The result should be the listing below, restated exactly, with its pictures left out.

++++++

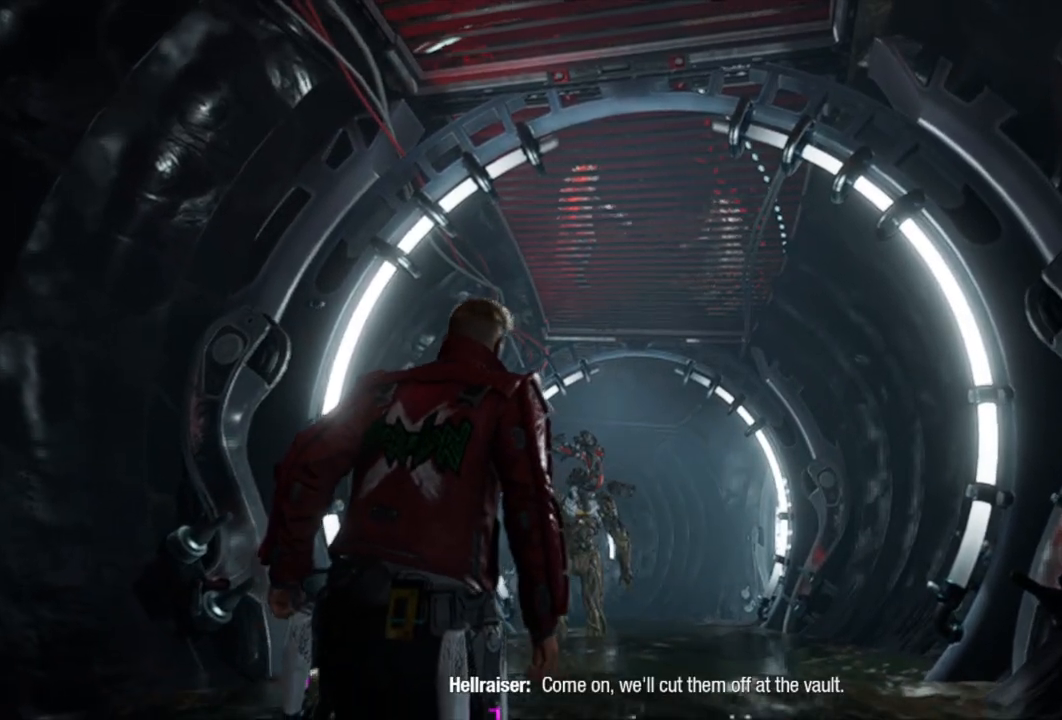
{"buttons": [], "left_stick": "up", "right_stick": "center", "events": [[233, "right_stick", "center"]]}
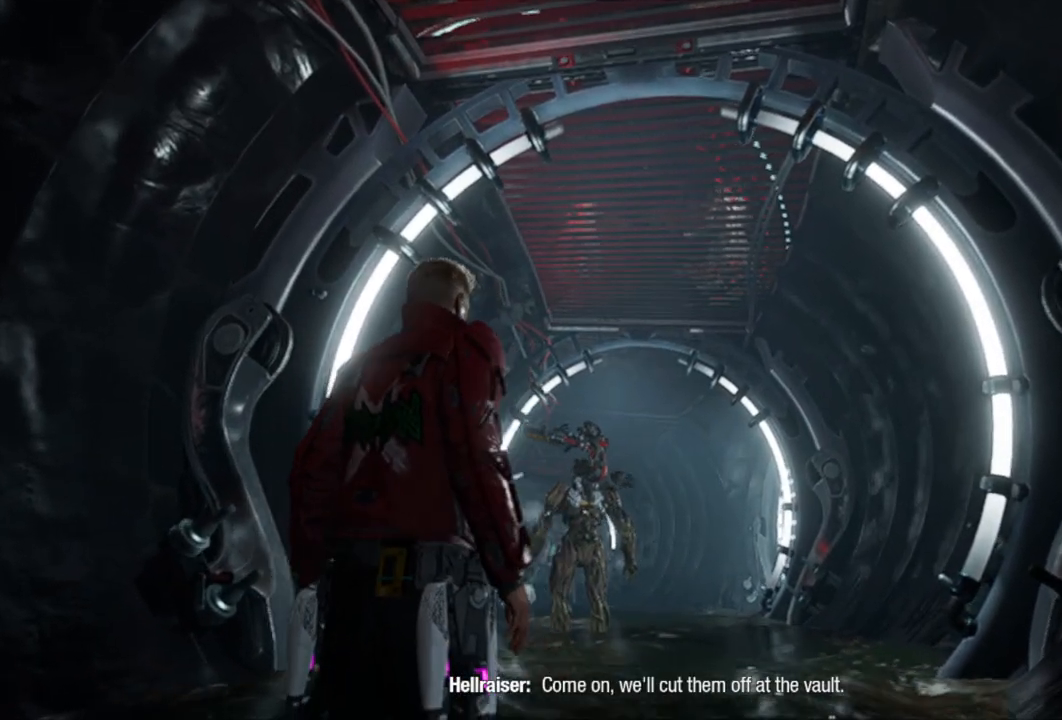
{"buttons": [], "left_stick": "up", "right_stick": "down", "events": [[333, "right_stick", "down"]]}
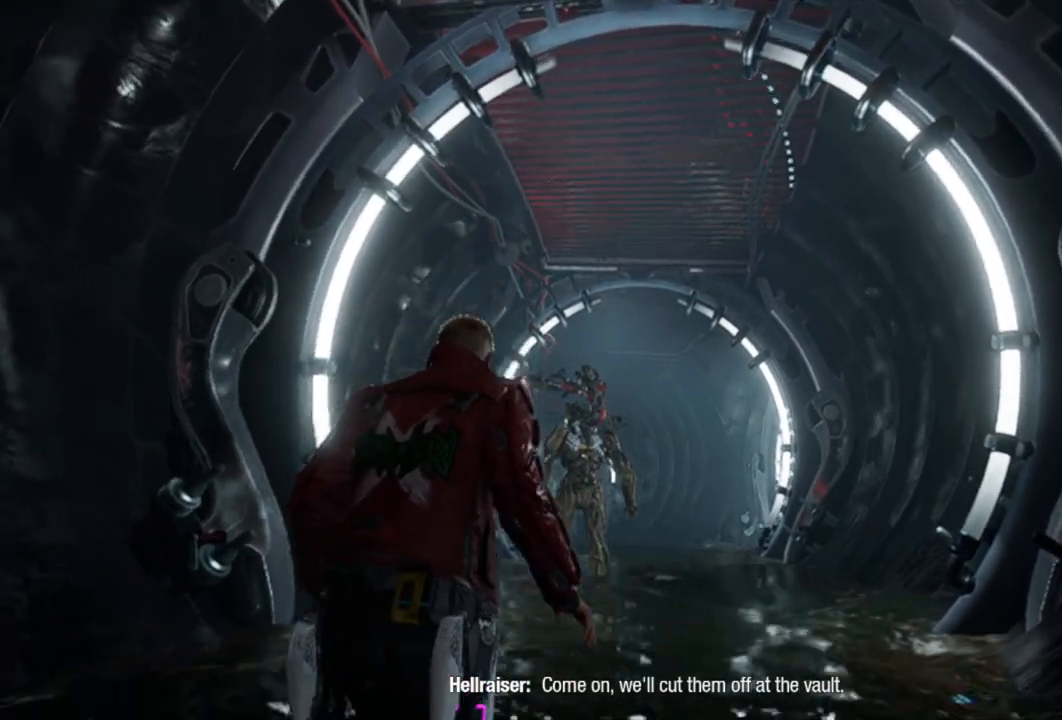
{"buttons": [], "left_stick": "up", "right_stick": "center", "events": [[67, "right_stick", "down-right"], [233, "right_stick", "center"]]}
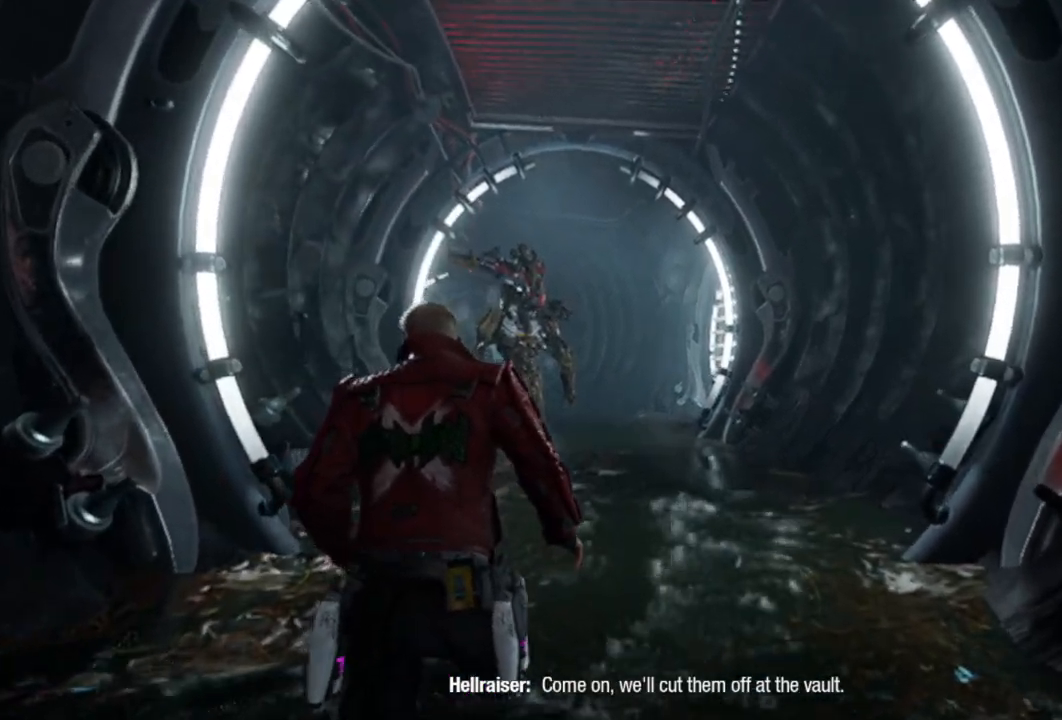
{"buttons": [], "left_stick": "up", "right_stick": "center", "events": [[100, "right_stick", "right"], [150, "right_stick", "down-right"], [317, "right_stick", "center"]]}
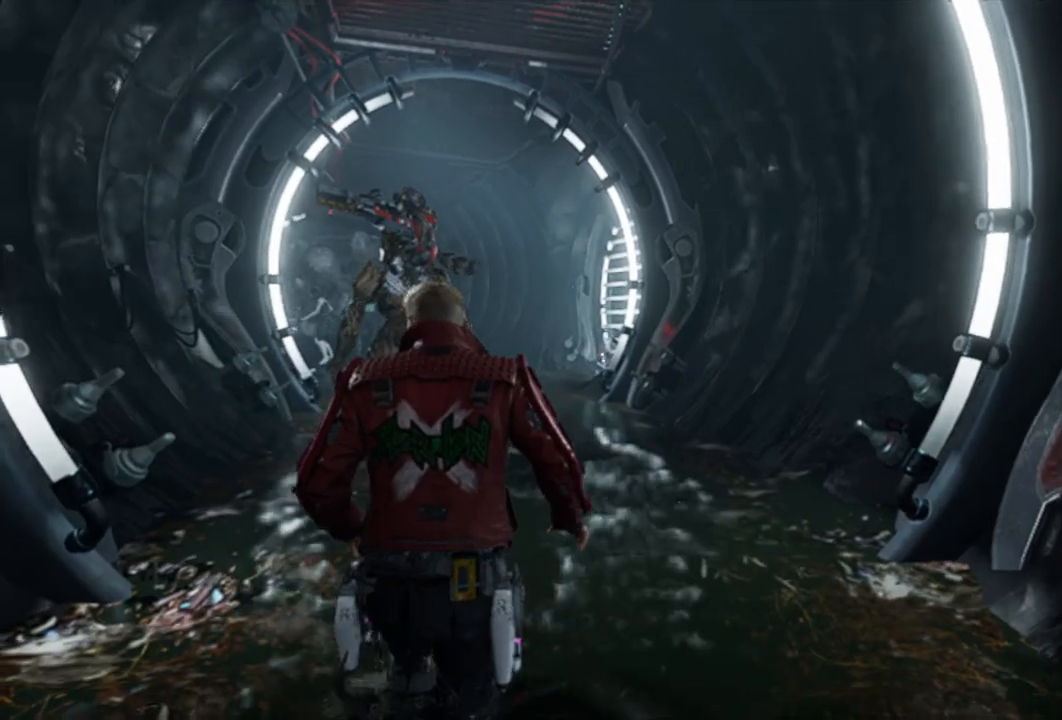
{"buttons": [], "left_stick": "up", "right_stick": "down", "events": [[433, "right_stick", "down"]]}
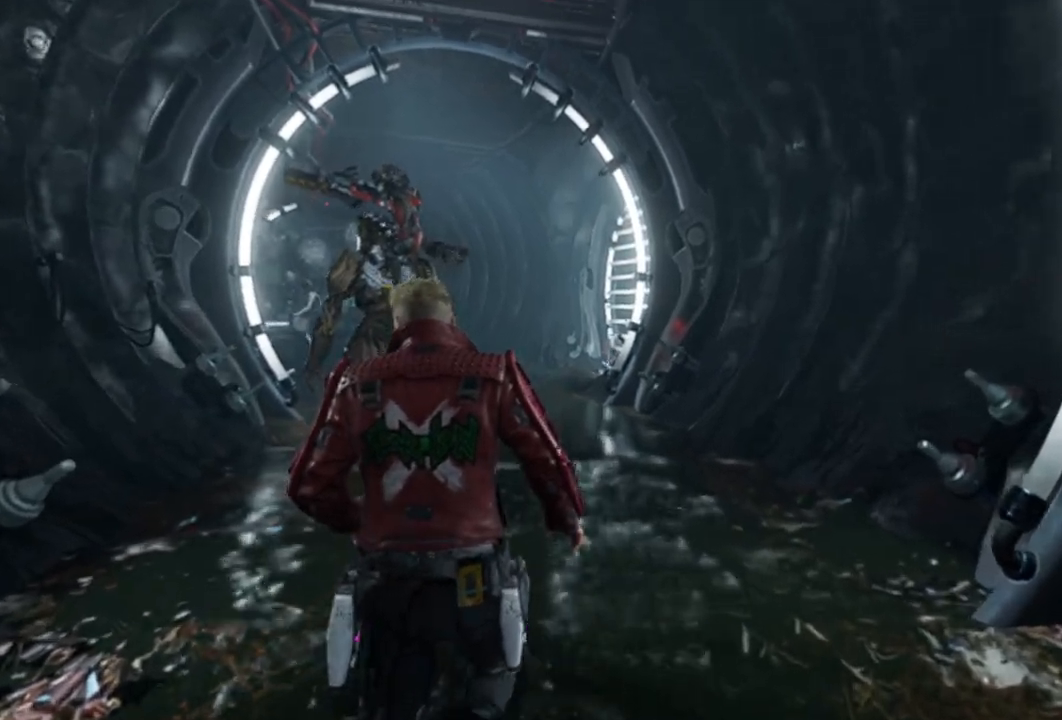
{"buttons": [], "left_stick": "up", "right_stick": "center", "events": [[100, "right_stick", "center"]]}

++++++

### Solution for this problem
{"buttons": [], "left_stick": "up", "right_stick": "center", "events": [[233, "right_stick", "center"]]}
{"buttons": [], "left_stick": "up", "right_stick": "down", "events": [[333, "right_stick", "down"]]}
{"buttons": [], "left_stick": "up", "right_stick": "center", "events": [[67, "right_stick", "down-right"], [233, "right_stick", "center"]]}
{"buttons": [], "left_stick": "up", "right_stick": "center", "events": [[100, "right_stick", "right"], [150, "right_stick", "down-right"], [317, "right_stick", "center"]]}
{"buttons": [], "left_stick": "up", "right_stick": "down", "events": [[433, "right_stick", "down"]]}
{"buttons": [], "left_stick": "up", "right_stick": "center", "events": [[100, "right_stick", "center"]]}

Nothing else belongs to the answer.